Nora went to college with my fiancee. A couple years back, they reconnected and she invited us over for dinner. On the way to Nora’s house, I realized that I had forgotten to ask him to mention that I was vegan and to offer to bring something. Luckily, Nora is vegan (and an amazing cook). That same night, I also learned that Nora loves YA, that she is going to school to get her school media certification (my future plan as well), and that she is into super cheesy pop culture stuff (in a good way of course). We were destined to be friends and co-bloggers.
Today ends Go Vegan Week, which I didn’t actually know existed until author Tera Lynn Childs posted about it on her facebook page. Since Nora and I are not only lovers of YA but also dedicated vegans, I decided to celebrate Go Vegan Week by reading Vegan Virgin Valentine – the only book I have come across with a vegan protagonist (any others I should check out?). This review will contain some spoilers so proceed with caution if you have yet to read this one!
Vegan Virgin Valentine
Mara Valentine seems to have her act together. She’s been accepted early decision at Yale, she is neck-in-neck in the race for valedictorian, she is involved in numerous clubs/activities, has a part-time job to avoid looking too privileged on her college applications, and she is on course to enter college with several credits under her belt. Where she’s lacking? Friends, romance – she has little time nor seemingly interest in a social life. As she says, she’s on course to leave Upstate, NY, not to make new ties. When her wild child of a niece, who is just 1 year younger than Mara, comes to live with the Valentines, her life is shaken up. She and Vivienne Vail Valentine (known simply as V), are seemingly on far, opposite ends of the personality spectrum, almost caricatures. Throughout Mara’s last year of high school and V’s first year living with the Valentines, the two young women find themselves transforming into more believable, well-rounded individuals as they explore who they are and what is important to them.
The story is pretty predictable after a point, but I still enjoyed it and it was a fast read. Mara is a pretty intense character. She reminds me of a friend from high school, except that my friend while highly determined to succeed, also had an active social life and boyfriends and such. I’m glad that when Mara decides to take some time off from schoolwork and clubs to explore her new crush and newfound sexuality, that she doesn’t have to entirely sacrifice her success at school; I worry about the message that would send. I like both Mara and V as characters, especially as they start to move in from the edges and feel more relatable. While I’m glad that Mara has a crush and dives in, no matter how nice and smart he is nor how mature for her age she is (her parents’ eventual rationalization), it still creeps me out a little that she’s basically dating her boss who is 5 years older than her. Technically it isn’t illegal (I looked it up); if she were one year younger it would be a different story. I think it is hilarious how she obsesses over his jeans with the hole in the thigh. And I’m glad that he doesn’t pressure her to have sex with him, like her ex-boyfriend did. I do worry that this book sends the message that high schoolers who are virgins are clearly wound too tight and need to loosen up and have sex. Hopefully the message that readers get, instead, is that waiting until you are ready can be pretty awesome.

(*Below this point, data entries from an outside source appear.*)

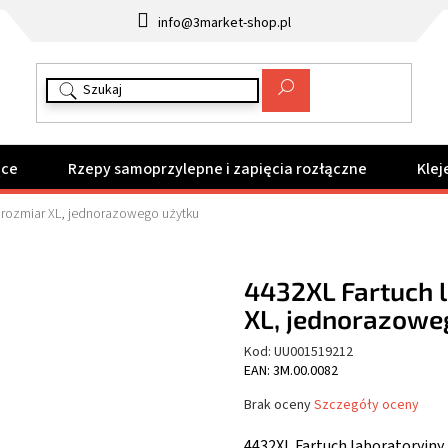
info@3market-shop.pl
ące
Rzepy samoprzylepne i zapięcia rozłączne
Klej
, rozmiar XL, jednorazowego użytku
4432XL Fartuch l
XL, jednorazowe
Kod:
UU001519212
EAN: 3M.00.0082
Średnia
Brak oceny
Szczegóły oceny
ocena
produktu
4432XL Fartuch laboratoryjny,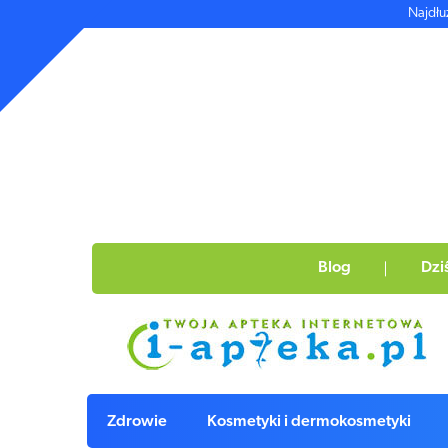
Najdłu
Blog
Dzi
Zdrowie
Kosmetyki i dermokosmetyki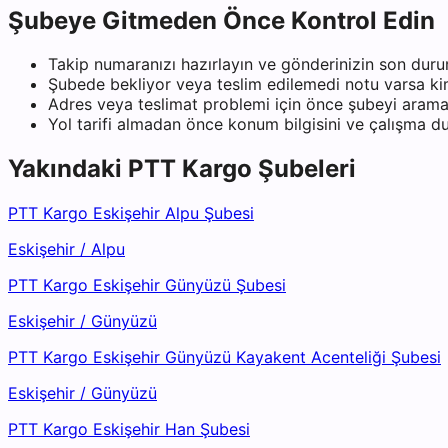
Şubeye Gitmeden Önce Kontrol Edin
Takip numaranızı hazırlayın ve gönderinizin son duru
Şubede bekliyor veya teslim edilemedi notu varsa kiml
Adres veya teslimat problemi için önce şubeyi arama
Yol tarifi almadan önce konum bilgisini ve çalışma 
Yakındaki
PTT Kargo
Şubeleri
PTT Kargo Eskişehir Alpu Şubesi
Eskişehir
/
Alpu
PTT Kargo Eskişehir Günyüzü Şubesi
Eskişehir
/
Günyüzü
PTT Kargo Eskişehir Günyüzü Kayakent Acenteliği Şubesi
Eskişehir
/
Günyüzü
PTT Kargo Eskişehir Han Şubesi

In the end, Mara is no longer a virgin nor a vegan. At the beginning, she explains that going vegan was a way for her to be “all-consumingly obsessive” over something aside from the break-up with her sex-pressuring boyfriend. People go vegan for many different reasons and some of those reasons are healthier and/or more sensible than others. Since this book was all about Mara loosening up a little, not always having to be in control of things, and because she expressed being only somewhat committed to not eating animals for reasons other than obsession, I predicted the demise of her veganhood early on. I do wish there was a book out there for young adults that featured a vegan protagonist who was still a vegan by the end of the book and following that lifestyle healthfully, but I don’t think that Mackler needs to be the one to fill that author role. I do hope that readers unfamiliar with what it means to be vegan won’t take Mara’s word for it that to be vegan necessitates obsessive vigilance (that’s not how I experience it) nor that everyone feels a sense of loss for and dreams of the items that they (once) crave(d). One thing that I appreciate about the representation of Mara as a vegan, is that she cooks really tasty sounding food, as does her mom who is kind enough (like mine was and still is) to cook meat on the side so that the family can still share meals with one another.
Tera Lynn Childs’ blog has a Very Vegan Halloween post up today which lists a bunch of different vegan candies. Yum! Shout-out to my favorite: Chick-O-Sticks! I LOVE YOU!